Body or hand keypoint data
+++
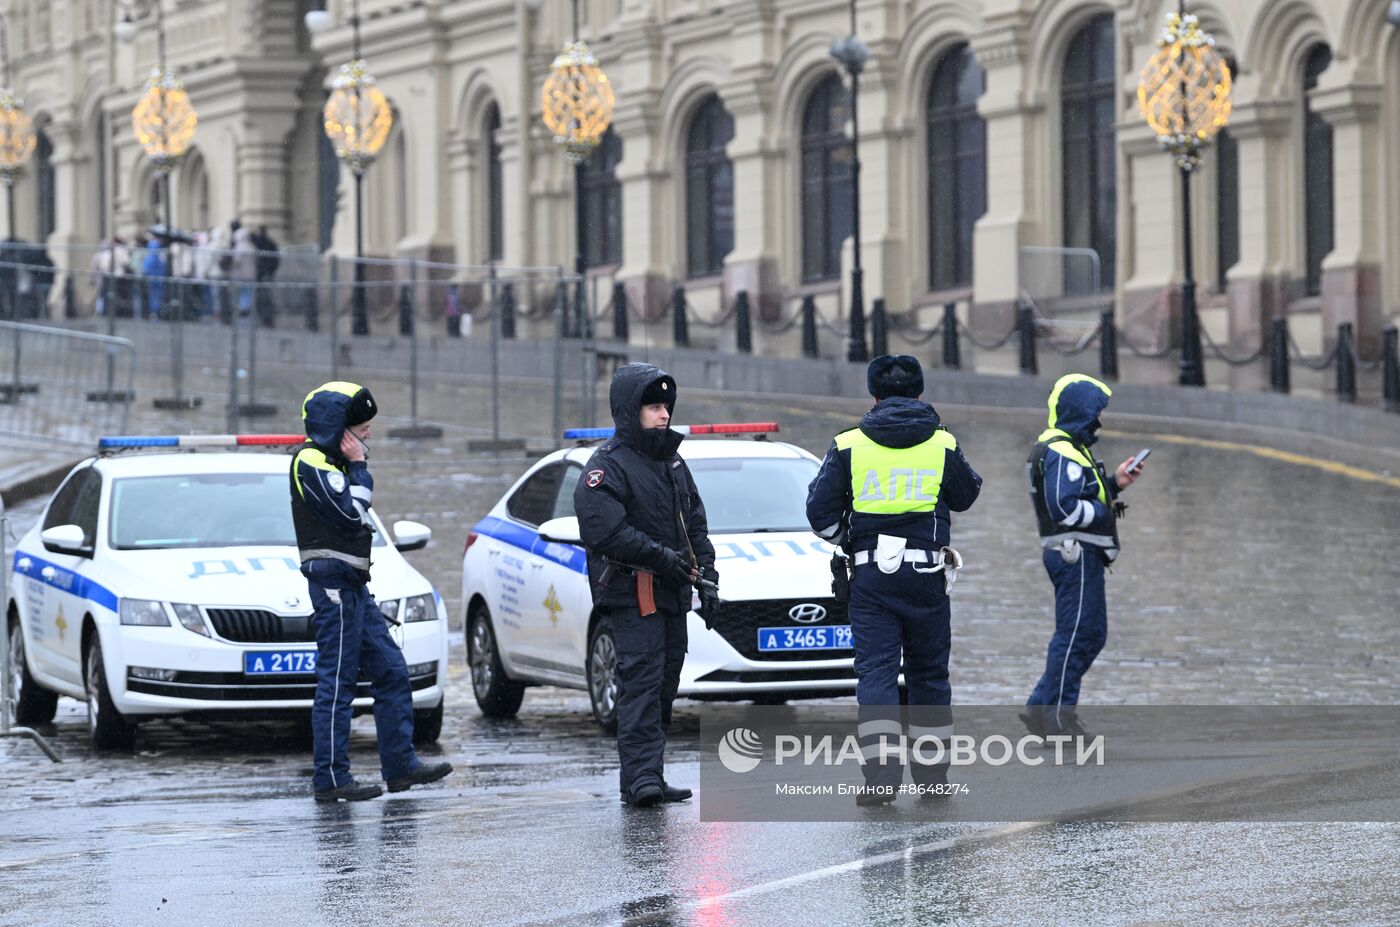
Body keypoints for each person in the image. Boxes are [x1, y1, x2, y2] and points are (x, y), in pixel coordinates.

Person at [806, 355, 982, 807]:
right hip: (927, 575)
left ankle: (881, 780)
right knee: (929, 675)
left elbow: (818, 513)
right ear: (921, 393)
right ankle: (932, 776)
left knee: (878, 676)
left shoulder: (848, 444)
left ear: (874, 395)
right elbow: (966, 495)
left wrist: (851, 541)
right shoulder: (942, 442)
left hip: (871, 579)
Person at [290, 381, 453, 802]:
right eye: (362, 426)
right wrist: (359, 466)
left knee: (392, 671)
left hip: (354, 589)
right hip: (334, 589)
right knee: (338, 683)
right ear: (339, 428)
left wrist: (355, 465)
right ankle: (330, 779)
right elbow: (350, 513)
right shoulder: (311, 462)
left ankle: (400, 765)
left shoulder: (335, 461)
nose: (369, 434)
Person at [573, 362, 718, 808]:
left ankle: (650, 773)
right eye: (654, 407)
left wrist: (708, 578)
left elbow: (694, 522)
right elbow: (605, 533)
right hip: (633, 595)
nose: (663, 415)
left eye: (666, 407)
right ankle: (639, 781)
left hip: (672, 592)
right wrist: (663, 559)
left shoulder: (673, 461)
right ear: (629, 411)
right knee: (640, 682)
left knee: (664, 685)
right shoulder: (606, 466)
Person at [1020, 374, 1146, 739]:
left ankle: (1042, 706)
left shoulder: (1067, 448)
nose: (1099, 422)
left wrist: (1116, 484)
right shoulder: (1062, 450)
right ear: (1079, 412)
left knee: (1089, 634)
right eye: (1095, 414)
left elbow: (1077, 495)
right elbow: (1063, 507)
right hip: (1073, 554)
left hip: (1078, 554)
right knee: (1076, 634)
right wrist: (1102, 513)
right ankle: (1058, 718)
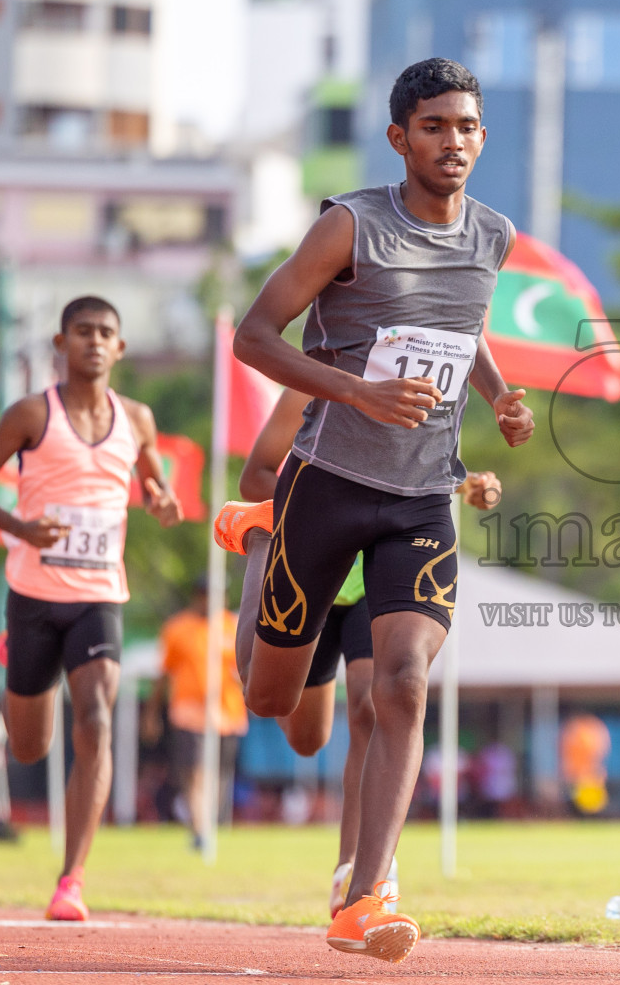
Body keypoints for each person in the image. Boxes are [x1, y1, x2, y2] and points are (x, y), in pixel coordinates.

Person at [231, 57, 533, 962]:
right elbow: (254, 334)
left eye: (468, 126)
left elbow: (463, 329)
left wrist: (500, 395)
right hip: (324, 484)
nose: (455, 141)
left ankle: (365, 894)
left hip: (420, 497)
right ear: (400, 137)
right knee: (270, 698)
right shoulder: (350, 226)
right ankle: (254, 544)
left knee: (402, 680)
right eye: (435, 126)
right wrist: (355, 394)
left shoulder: (493, 235)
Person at [213, 386, 502, 916]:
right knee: (304, 735)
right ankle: (255, 545)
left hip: (374, 583)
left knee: (376, 703)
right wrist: (294, 516)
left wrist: (468, 486)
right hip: (312, 574)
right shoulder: (311, 384)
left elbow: (416, 473)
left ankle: (355, 867)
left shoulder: (420, 379)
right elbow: (256, 473)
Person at [0, 296, 183, 921]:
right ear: (61, 342)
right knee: (28, 746)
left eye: (105, 332)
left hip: (98, 597)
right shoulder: (31, 414)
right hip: (34, 597)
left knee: (98, 717)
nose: (93, 341)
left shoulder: (137, 418)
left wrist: (162, 501)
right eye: (82, 331)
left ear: (120, 348)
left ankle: (71, 880)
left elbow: (154, 483)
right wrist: (21, 530)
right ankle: (16, 664)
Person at [142, 577, 246, 849]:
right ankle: (200, 828)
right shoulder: (177, 628)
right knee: (194, 772)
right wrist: (151, 713)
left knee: (220, 774)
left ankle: (210, 822)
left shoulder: (233, 626)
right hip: (189, 712)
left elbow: (245, 670)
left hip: (227, 713)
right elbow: (162, 674)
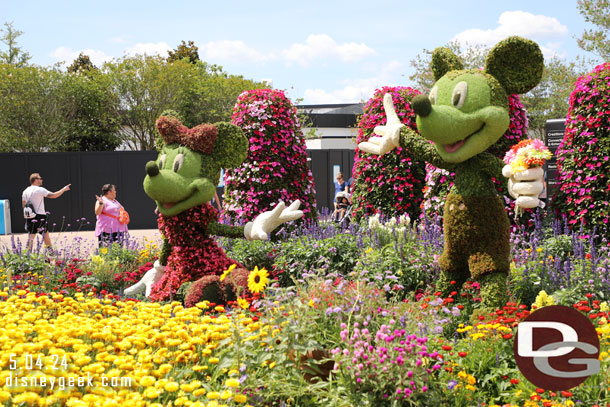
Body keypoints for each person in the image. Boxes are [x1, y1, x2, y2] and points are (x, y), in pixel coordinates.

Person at [22, 173, 71, 251]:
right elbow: (54, 195)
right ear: (35, 180)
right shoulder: (40, 189)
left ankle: (26, 257)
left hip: (30, 216)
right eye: (40, 178)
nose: (42, 180)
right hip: (40, 216)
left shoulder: (25, 191)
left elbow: (23, 205)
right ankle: (50, 255)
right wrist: (64, 189)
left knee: (30, 238)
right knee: (46, 237)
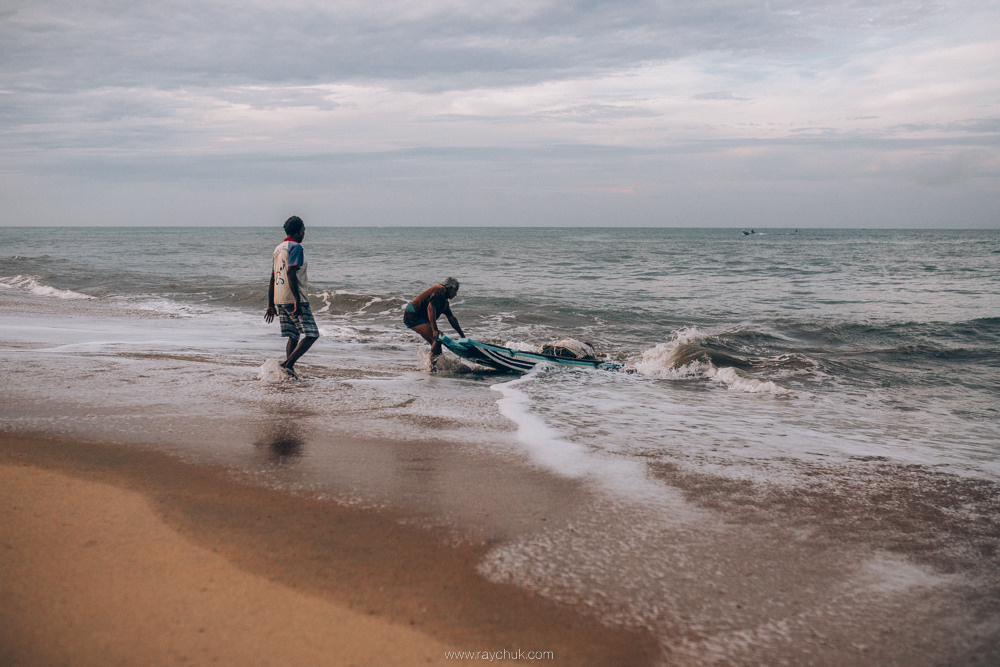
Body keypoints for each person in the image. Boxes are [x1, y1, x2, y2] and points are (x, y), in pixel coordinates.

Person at [264, 216, 318, 378]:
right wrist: (297, 300)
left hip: (280, 299)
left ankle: (289, 372)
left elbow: (273, 278)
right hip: (294, 298)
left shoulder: (278, 249)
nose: (304, 234)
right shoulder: (296, 247)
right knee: (312, 334)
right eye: (303, 231)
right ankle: (288, 364)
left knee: (293, 335)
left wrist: (271, 304)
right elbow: (291, 272)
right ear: (298, 231)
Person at [404, 278, 465, 365]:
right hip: (413, 316)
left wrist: (463, 337)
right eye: (455, 291)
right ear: (450, 287)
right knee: (436, 339)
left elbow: (452, 318)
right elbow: (430, 307)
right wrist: (435, 330)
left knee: (437, 344)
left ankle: (437, 367)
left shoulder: (444, 302)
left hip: (421, 318)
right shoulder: (440, 289)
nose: (456, 294)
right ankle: (432, 368)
+++
*PROBLEM TO SOLVE*.
The result should be an exact retyped version of all the entries above, containing no pictures.

*OUTPUT*.
Body keypoints for each person in the image. Boxes are [x1, y1, x2, y2] and points are (x, y), in pixel coordinates.

Person at [806, 355, 982, 807]:
right hip: (927, 575)
left ankle: (881, 780)
right knee: (929, 675)
left elbow: (818, 513)
right ear: (921, 393)
right ankle: (932, 776)
left knee: (878, 676)
left shoulder: (848, 444)
left ear: (874, 395)
right elbow: (966, 495)
left wrist: (851, 541)
right shoulder: (942, 442)
left hip: (871, 579)
Person at [290, 381, 453, 802]:
right eye: (362, 426)
right wrist: (359, 466)
left knee: (392, 671)
left hip: (354, 589)
right hip: (334, 589)
right knee: (338, 683)
right ear: (339, 428)
left wrist: (355, 465)
right ankle: (330, 779)
right elbow: (350, 513)
right shoulder: (311, 462)
left ankle: (400, 765)
left shoulder: (335, 461)
nose: (369, 434)
Person at [573, 362, 718, 808]:
left ankle: (650, 773)
right eye: (654, 407)
left wrist: (708, 578)
left elbow: (694, 522)
right elbow: (605, 533)
right hip: (633, 595)
nose: (663, 415)
left eye: (666, 407)
right ankle: (639, 781)
left hip: (672, 592)
right wrist: (663, 559)
left shoulder: (673, 461)
right ear: (629, 411)
right knee: (640, 682)
left knee: (664, 685)
right shoulder: (606, 466)
Person at [1020, 374, 1146, 739]:
left ankle: (1042, 706)
left shoulder: (1067, 448)
nose: (1099, 422)
left wrist: (1116, 484)
right shoulder: (1062, 450)
right ear: (1079, 412)
left knee: (1089, 634)
right eye: (1095, 414)
left elbow: (1077, 495)
right elbow: (1063, 507)
right hip: (1073, 554)
left hip: (1078, 554)
right knee: (1076, 634)
right wrist: (1102, 513)
right ankle: (1058, 718)
Body keypoints for each person in the image. Boxes are [x1, y1, x2, y2] and points are (x, y), in pixel coordinates.

Person at [231, 57, 533, 962]:
right elbow: (254, 334)
left eye: (468, 126)
left elbow: (463, 329)
left wrist: (500, 395)
right hip: (324, 484)
nose: (455, 141)
left ankle: (365, 894)
left hip: (420, 497)
right ear: (400, 137)
right knee: (270, 698)
right shoulder: (350, 226)
right ankle: (254, 544)
left knee: (402, 680)
right eye: (435, 126)
right wrist: (355, 394)
left shoulder: (493, 235)
Person at [213, 386, 502, 916]:
right knee: (304, 735)
right ankle: (255, 545)
left hip: (374, 583)
left knee: (376, 703)
right wrist: (294, 516)
left wrist: (468, 486)
right hip: (312, 574)
right shoulder: (311, 384)
left elbow: (416, 473)
left ankle: (355, 867)
left shoulder: (420, 379)
right elbow: (256, 473)
Person at [0, 296, 183, 921]:
right ear: (61, 342)
right knee: (28, 746)
left eye: (105, 332)
left hip: (98, 597)
right shoulder: (31, 414)
right hip: (34, 597)
left knee: (98, 717)
nose: (93, 341)
left shoulder: (137, 418)
left wrist: (162, 501)
right eye: (82, 331)
left ear: (120, 348)
left ankle: (71, 880)
left elbow: (154, 483)
right wrist: (21, 530)
right ankle: (16, 664)
Person at [142, 577, 246, 849]:
right ankle: (200, 828)
right shoulder: (177, 628)
right knee: (194, 772)
right wrist: (151, 713)
left knee: (220, 774)
left ankle: (210, 822)
left shoulder: (233, 626)
right hip: (189, 712)
left elbow: (245, 670)
left hip: (227, 713)
right elbow: (162, 674)
Body keypoints for each person in the image. Boxes are [x1, y1, x2, y2] and points are (x, y), in pixel coordinates.

Person at [22, 173, 71, 251]:
right elbow: (54, 195)
right ear: (35, 180)
right shoulder: (40, 189)
left ankle: (26, 257)
left hip: (30, 216)
right eye: (40, 178)
nose: (42, 180)
right hip: (40, 216)
left shoulder: (25, 191)
left elbow: (23, 205)
right ankle: (50, 255)
right wrist: (64, 189)
left knee: (30, 238)
right knee: (46, 237)
Body keypoints for each person in the image. Boxes are [x1, y1, x2, y2] and points are (x, y), in pixel coordinates.

Person at [264, 216, 318, 378]:
right wrist: (297, 300)
left hip: (280, 299)
left ankle: (289, 372)
left elbow: (273, 278)
right hip: (294, 298)
left shoulder: (278, 249)
nose: (304, 234)
right shoulder: (296, 247)
right knee: (312, 334)
right eye: (303, 231)
right ankle: (288, 364)
left knee: (293, 335)
left wrist: (271, 304)
right elbow: (291, 272)
right ear: (298, 231)
Person at [404, 278, 465, 365]:
right hip: (413, 316)
left wrist: (463, 337)
right eye: (455, 291)
right ear: (450, 287)
right knee: (436, 339)
left elbow: (452, 318)
right elbow: (430, 307)
right wrist: (435, 330)
left knee: (437, 344)
left ankle: (437, 367)
left shoulder: (444, 302)
left hip: (421, 318)
right shoulder: (440, 289)
nose: (456, 294)
right ankle: (432, 368)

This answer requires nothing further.